╭─ Supplied material

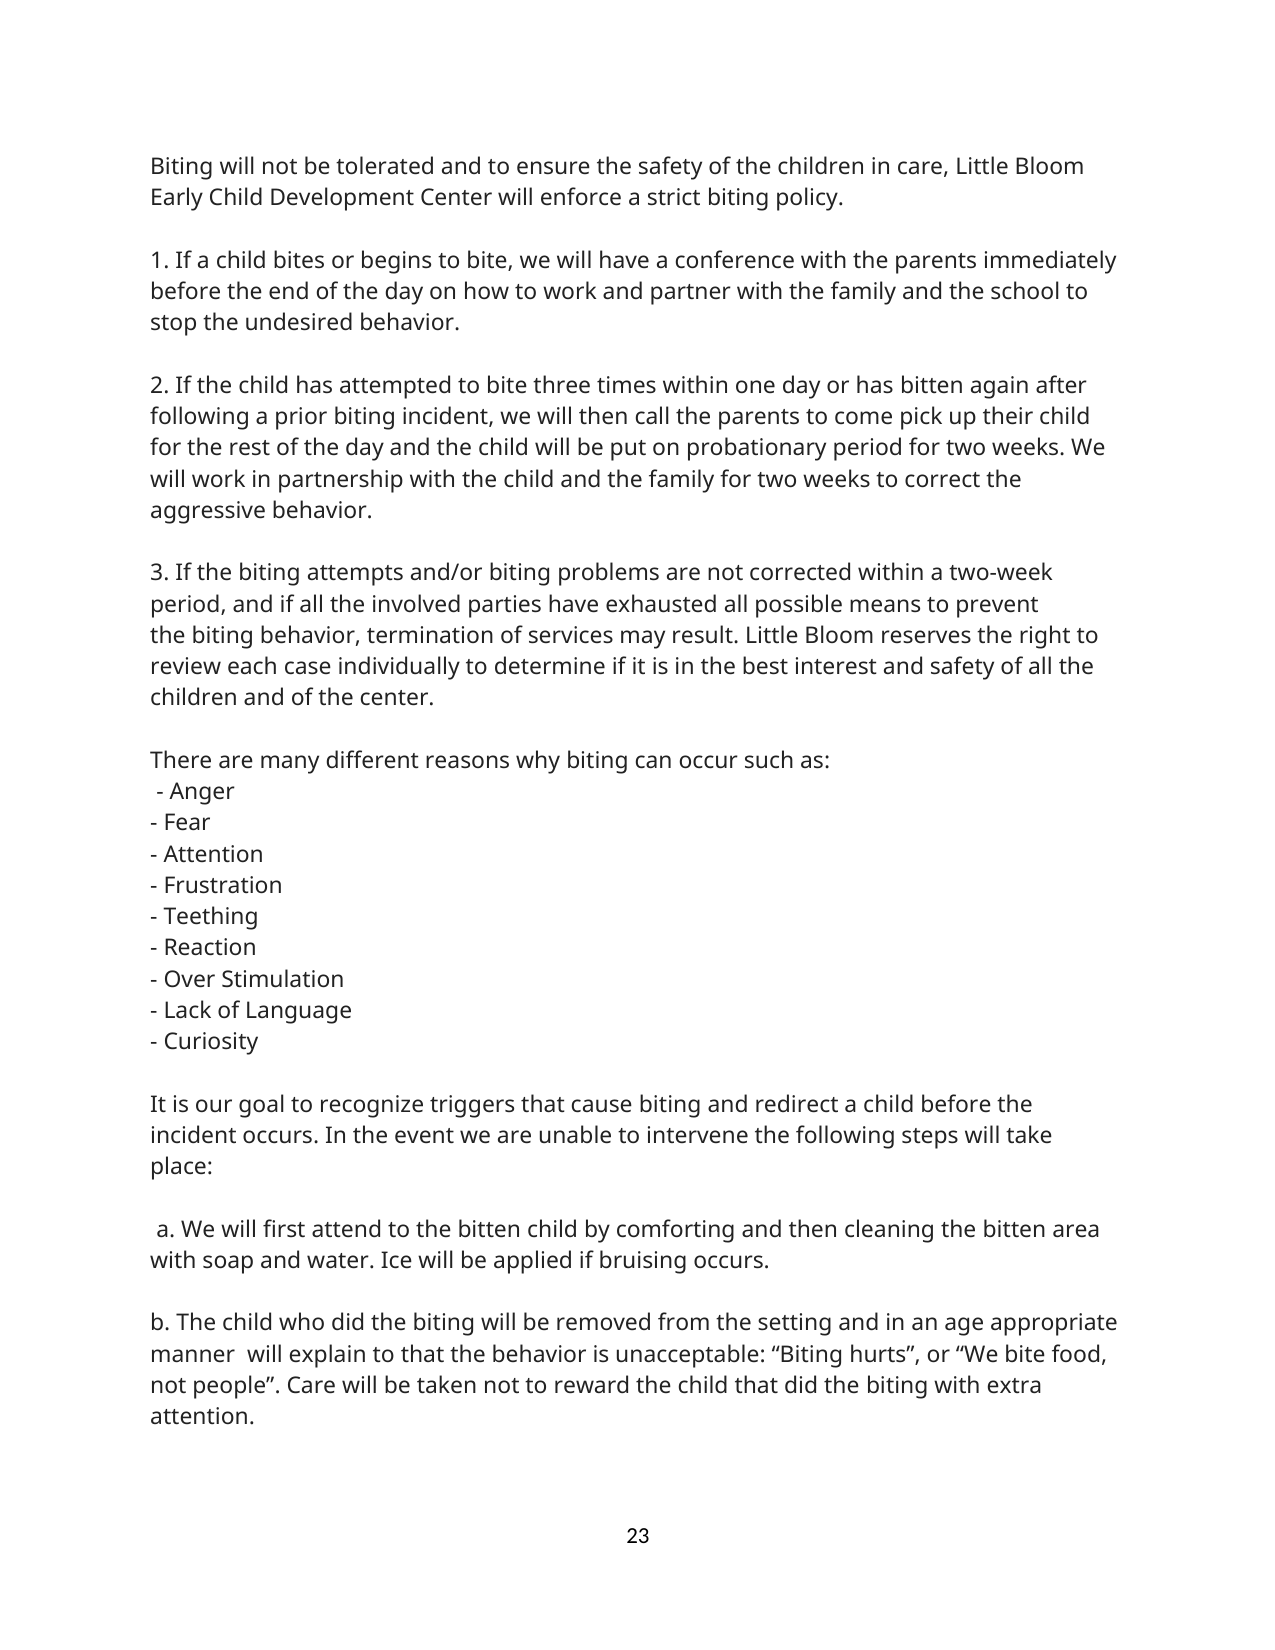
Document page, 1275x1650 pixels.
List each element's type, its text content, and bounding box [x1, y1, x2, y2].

text - Attention [150, 837, 1125, 869]
text - Over Stimulation [150, 962, 1125, 994]
text b. The child who did the biting will be removed from the setting and in an age appropriate manner will explain to that the behavior is unacceptable: “Biting hurts”, or “We bite food, not people”. Care will be taken not to reward the child that did the biting with extra attention. [150, 1306, 1125, 1431]
text - Fear [150, 806, 1125, 837]
text - Lack of Language [150, 994, 1125, 1025]
text 3. If the biting attempts and/or biting problems are not corrected within a two-week period, and if all the involved parties have exhausted all possible means to prevent the biting behavior, termination of services may result. Little Bloom reserves the right to review each case individually to determine if it is in the best interest and safety of all the children and of the center. [150, 556, 1125, 712]
text - Curiosity [150, 1025, 1125, 1056]
text - Reaction [150, 931, 1125, 962]
text 2. If the child has attempted to bite three times within one day or has bitten again after following a prior biting incident, we will then call the parents to come pick up their child for the rest of the day and the child will be put on probationary period for two weeks. We will work in partnership with the child and the family for two weeks to correct the aggressive behavior. [150, 369, 1125, 525]
text 1. If a child bites or begins to bite, we will have a conference with the parents immediately before the end of the day on how to work and partner with the family and the school to stop the undesired behavior. [150, 244, 1125, 337]
text There are many different reasons why biting can occur such as: [150, 744, 1125, 775]
text Biting will not be tolerated and to ensure the safety of the children in care, Little Bloom Early Child Development Center will enforce a strict biting policy. [150, 150, 1125, 212]
text - Teething [150, 900, 1125, 931]
text - Frustration [150, 869, 1125, 900]
text - Anger [150, 775, 1125, 806]
text It is our goal to recognize triggers that cause biting and redirect a child before the incident occurs. In the event we are unable to intervene the following steps will take place: [150, 1087, 1125, 1181]
text a. We will first attend to the bitten child by comforting and then cleaning the bitten area with soap and water. Ice will be applied if bruising occurs. [150, 1212, 1125, 1275]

╰─

▶ [Task brief]: Consider the entries above and return each line with the string "occurs".

▶ [Solution to the problem]:
text It is our goal to recognize triggers that cause biting and redirect a child before the incident occurs. In the event we are unable to intervene the following steps will take place: [150, 1087, 1125, 1181]
text a. We will first attend to the bitten child by comforting and then cleaning the bitten area with soap and water. Ice will be applied if bruising occurs. [150, 1212, 1125, 1275]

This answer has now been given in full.